## Source excerpt
--- Begin ---

Another day, another slow query. This time customers are complaining queries of the form:
select * from some_table where text_column = 'some value';
Are taking for-ever to execute.
So you try and slap an index on the column. Only to be met with:
create index text_index on some_table ( text_column ); ORA-01450: maximum key length (6398) exceeded
You what now?!
The maximum size of the string is 4,000 characters. How can that not fit in 6,398 bytes? And more importantly, how do you avoid the error?
Photo by George Becker from Pexels
In this post you’ll find out:
- Why you get ORA-01450 errors
- Solutions
But first, why would a 4,000 character string complain that it needs 6,398 bytes?
What Causes ORA-01450 Errors
The smallest unit of data storage in Oracle Database is the block. This defaults to 8k (8,192 bytes).
Each index entry must fit within one block. So the maximum size of an indexed value must be less than the block size. Minus some storage overheads. In a default installation this means the largest indexable value is around 6,400 bytes.
But… why does this mean you can’t index a varchar2 (4000)?!
In older releases of Oracle Database, the maximum size of a varchar2 was 4,000 bytes. So you could only hit this problem when creating an index on many of these columns:
create index multi_col_index
on some_table (
vc_4000_byte_1, vc_4000_byte_2
);
ORA-01450: maximum key length (6398) exceeded
This changed in Oracle Database 12c with the introduction of extended data types. This increased the maximum size of a varchar2 to 32,767 bytes.
Critically, if you’re using the character set AL32UTF8 for your database (the default from 12.2), each character could consume up to 4 bytes of storage. So if you declare a varchar2 with character semantics, the maximum size string could be 16,000 bytes!
You can verify this by checking data_length in the *_tab_cols views:
select data_type, data_length, char_length from user_tab_cols where table_name = 'SOME_TABLE' and column_name = 'TEXT_COLUMN'; DATA_TYPE DATA_LENGTH CHAR_LENGTH VARCHAR2 16000 4000
Clearly this can’t fit in 8k. So what can you do about it?
Upgrade to Oracle AI Database 26ai
In Oracle AI Database 26ai you can create indexes where the largest possible value is too big to fit in a block:
create index multi_col_index
on some_table (
vc_4000_byte_1, vc_4000_byte_2
);
Index MULTI_COL_INDEX created
Provided the total length of the values you’re adding fits in a block, you can insert them:
insert into some_table ( vc_4000_byte_1, vc_4000_byte_2 ) values ( 'short', 'short' ); 1 row inserted.
But beware. The maximum key length still exists. It’s now a DML check instead of a DDL check.
This inserts values totalling 8,000 bytes. Clearly this is greater than the 6,397 limit so raises an error:
insert into some_table ( vc_4000_byte_1, vc_4000_byte_2 ) values ( rpad ( 'long', 4000, 'g' ), rpad ( 'long', 4000, 'g' ) ); ORA-01450: maximum key length (6397) exceeded
Many columns declared with large varchar2 lengths do so “just in case” and are unlikely to bump into ORA-1450 issues. In these cases, it’s better to stop people from storing large blocks of text. Decrease their length as discussed next.
If customers do need to store long strings this will be frustrating for them. Start investigating using a larger block size and other solutions in this article to avoid this.

--- End ---

Data items:

--- Begin ---

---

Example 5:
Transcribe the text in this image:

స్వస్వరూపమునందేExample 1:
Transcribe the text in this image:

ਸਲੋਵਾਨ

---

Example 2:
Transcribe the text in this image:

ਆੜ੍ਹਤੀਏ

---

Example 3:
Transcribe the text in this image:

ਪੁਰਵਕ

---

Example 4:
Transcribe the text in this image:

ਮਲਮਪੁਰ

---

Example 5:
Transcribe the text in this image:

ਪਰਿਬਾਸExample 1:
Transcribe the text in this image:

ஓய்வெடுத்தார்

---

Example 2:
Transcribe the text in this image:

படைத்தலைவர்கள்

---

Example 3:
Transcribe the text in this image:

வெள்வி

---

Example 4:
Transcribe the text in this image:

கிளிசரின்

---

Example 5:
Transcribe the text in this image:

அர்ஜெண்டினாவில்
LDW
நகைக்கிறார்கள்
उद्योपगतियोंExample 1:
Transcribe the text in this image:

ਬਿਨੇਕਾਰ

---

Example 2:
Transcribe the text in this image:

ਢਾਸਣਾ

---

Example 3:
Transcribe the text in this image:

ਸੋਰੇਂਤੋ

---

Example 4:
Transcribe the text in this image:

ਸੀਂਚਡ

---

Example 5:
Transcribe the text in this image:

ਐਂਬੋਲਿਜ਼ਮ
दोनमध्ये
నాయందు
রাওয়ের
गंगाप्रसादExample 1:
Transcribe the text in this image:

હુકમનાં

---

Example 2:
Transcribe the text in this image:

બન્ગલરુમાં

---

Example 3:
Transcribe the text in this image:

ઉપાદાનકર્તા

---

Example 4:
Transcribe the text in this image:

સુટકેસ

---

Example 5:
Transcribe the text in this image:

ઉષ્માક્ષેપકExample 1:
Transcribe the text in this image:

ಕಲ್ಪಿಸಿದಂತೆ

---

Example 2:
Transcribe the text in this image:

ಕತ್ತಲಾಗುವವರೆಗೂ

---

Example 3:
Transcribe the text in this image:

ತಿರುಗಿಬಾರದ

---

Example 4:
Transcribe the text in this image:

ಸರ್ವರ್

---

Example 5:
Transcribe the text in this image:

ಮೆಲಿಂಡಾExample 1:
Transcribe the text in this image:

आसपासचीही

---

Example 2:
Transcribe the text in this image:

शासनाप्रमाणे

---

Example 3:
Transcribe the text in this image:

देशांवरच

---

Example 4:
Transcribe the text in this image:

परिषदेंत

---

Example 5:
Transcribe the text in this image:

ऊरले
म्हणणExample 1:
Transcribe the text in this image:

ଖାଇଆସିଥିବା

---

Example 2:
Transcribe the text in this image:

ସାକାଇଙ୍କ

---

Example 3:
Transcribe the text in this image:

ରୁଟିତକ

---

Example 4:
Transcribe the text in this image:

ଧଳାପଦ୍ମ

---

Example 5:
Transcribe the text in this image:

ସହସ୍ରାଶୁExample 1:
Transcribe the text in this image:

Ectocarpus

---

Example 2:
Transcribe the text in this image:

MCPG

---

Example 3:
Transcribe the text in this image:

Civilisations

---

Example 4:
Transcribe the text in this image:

--- End ---

## Stated task 1
List every column name that appears in the SQL statements of the ORA-01450 article.
## Stated task 2
Answer these questions from the ORA-01450 article:
(a) What is the default size of a block in Oracle Database?
(b) In which release were extended data types introduced?
(c) In Oracle AI Database 26ai, what kind of check is the maximum key length now?
## Stated task 3
Duplicate the passage of the ORA-01450 article that begins with the words "What Causes ORA-01450" and ends with "to 32,767 bytes.".

## Worked answer 1
- text_column
- vc_4000_byte_1
- vc_4000_byte_2
- data_type
- data_length
- char_length
- table_name
- column_name

## Worked answer 2
(a) 8k, or 8,192 bytes.
(b) Oracle Database 12c.
(c) A DML check instead of a DDL check.

## Worked answer 3
What Causes ORA-01450 Errors
The smallest unit of data storage in Oracle Database is the block. This defaults to 8k (8,192 bytes).
Each index entry must fit within one block. So the maximum size of an indexed value must be less than the block size. Minus some storage overheads. In a default installation this means the largest indexable value is around 6,400 bytes.
But… why does this mean you can’t index a varchar2 (4000)?!
In older releases of Oracle Database, the maximum size of a varchar2 was 4,000 bytes. So you could only hit this problem when creating an index on many of these columns:
create index multi_col_index
on some_table (
vc_4000_byte_1, vc_4000_byte_2
);
ORA-01450: maximum key length (6398) exceeded
This changed in Oracle Database 12c with the introduction of extended data types. This increased the maximum size of a varchar2 to 32,767 bytes.